**PROBLEM TO SOLVE**:
Every line of the material must be given again verbatim. Skip the images.

**SUPPLIED DATA**:
--------

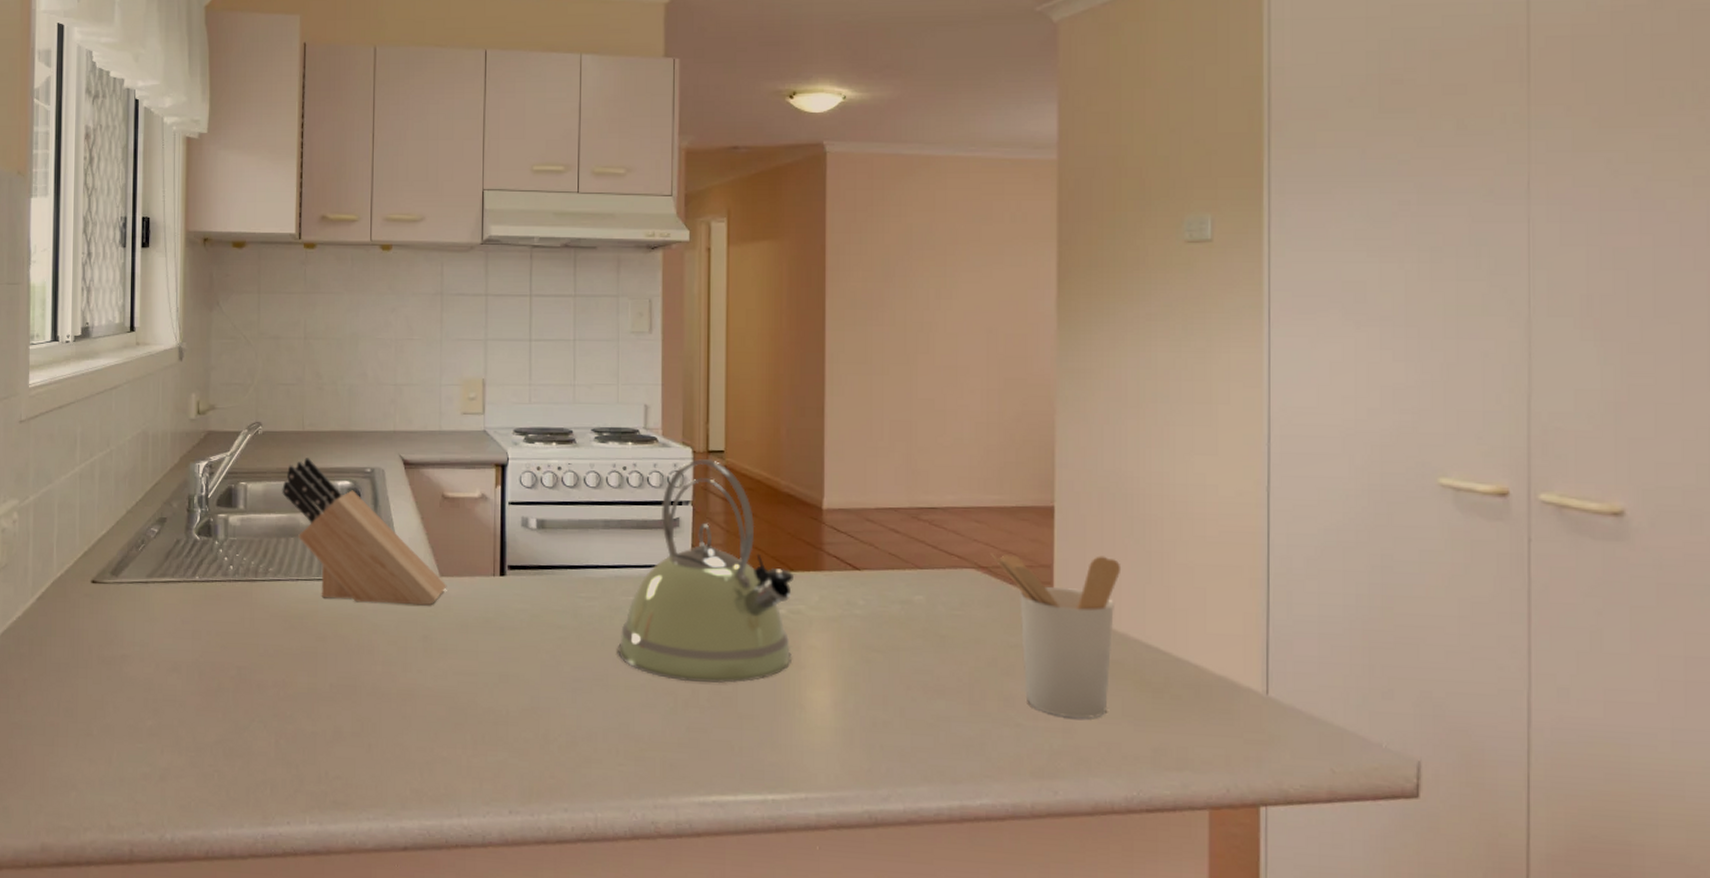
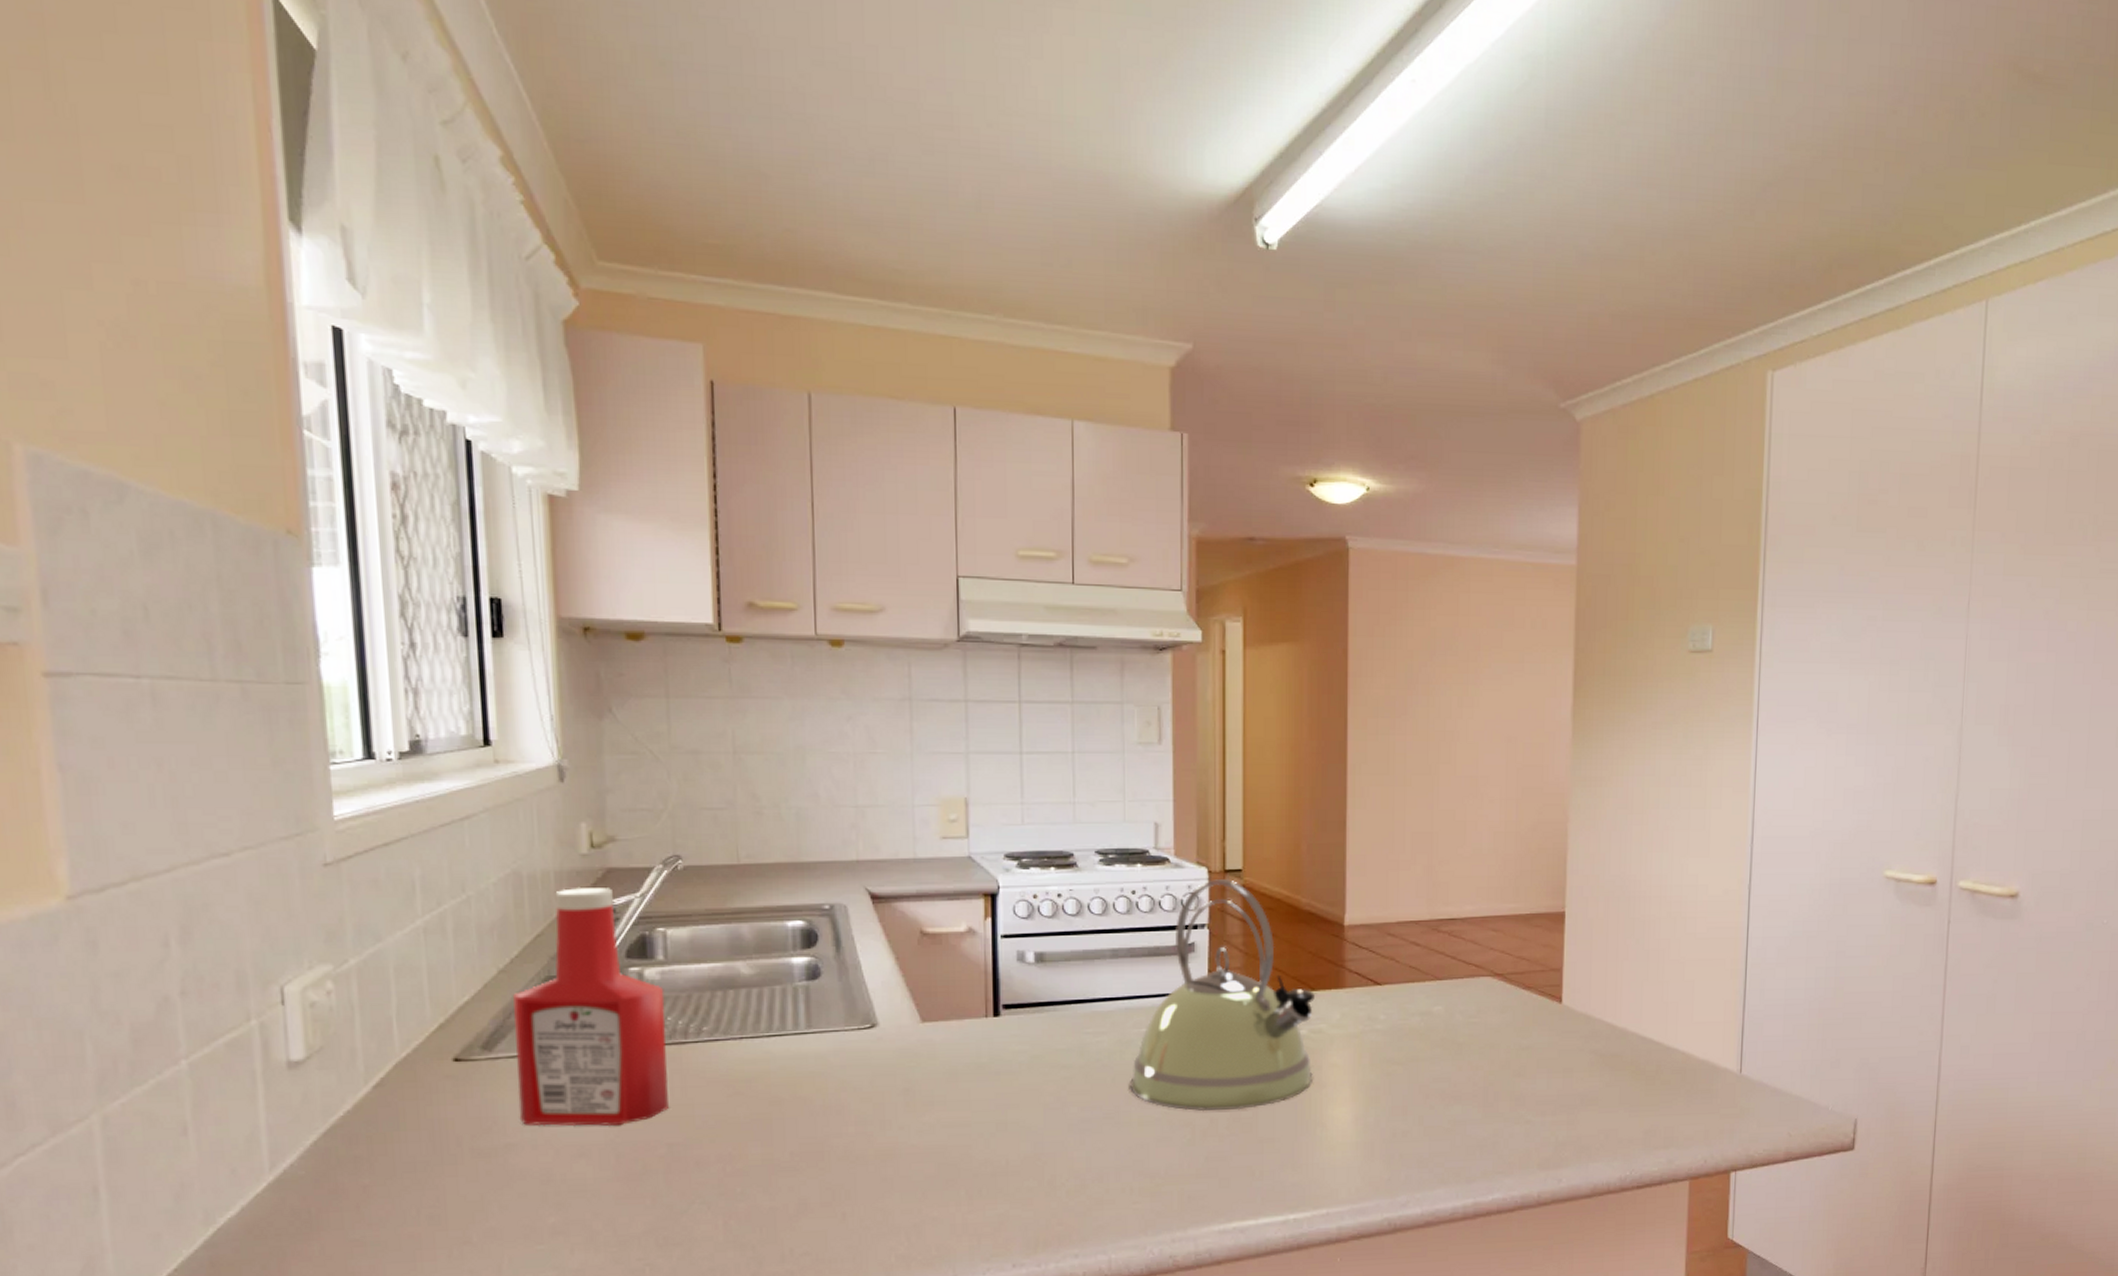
ketchup bottle: none [133,446,243,647] -> present [513,888,668,1126]
knife block: present [282,456,447,606] -> none [714,894,931,1058]
utensil holder: present [990,554,1122,719] -> none [1506,957,1623,1111]

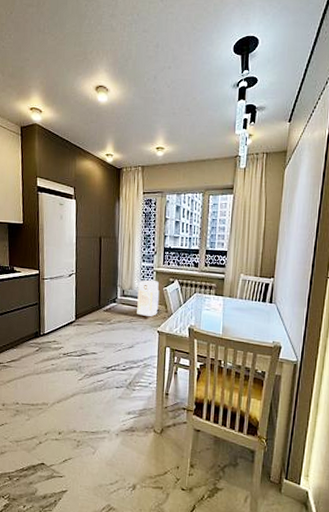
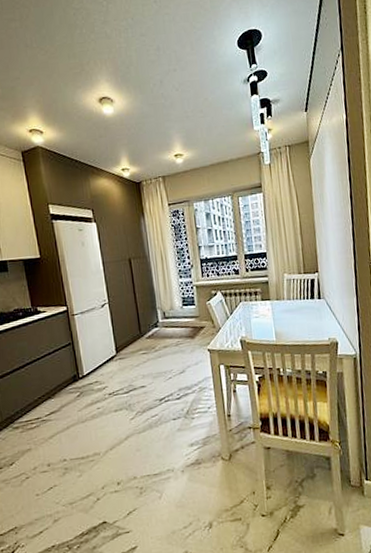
air purifier: present [137,279,160,316] -> none [179,295,205,336]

--------

**SOLUTION TO THIS EXERCISE**:
ketchup bottle: none [133,446,243,647] -> present [513,888,668,1126]
knife block: present [282,456,447,606] -> none [714,894,931,1058]
utensil holder: present [990,554,1122,719] -> none [1506,957,1623,1111]

air purifier: present [137,279,160,316] -> none [179,295,205,336]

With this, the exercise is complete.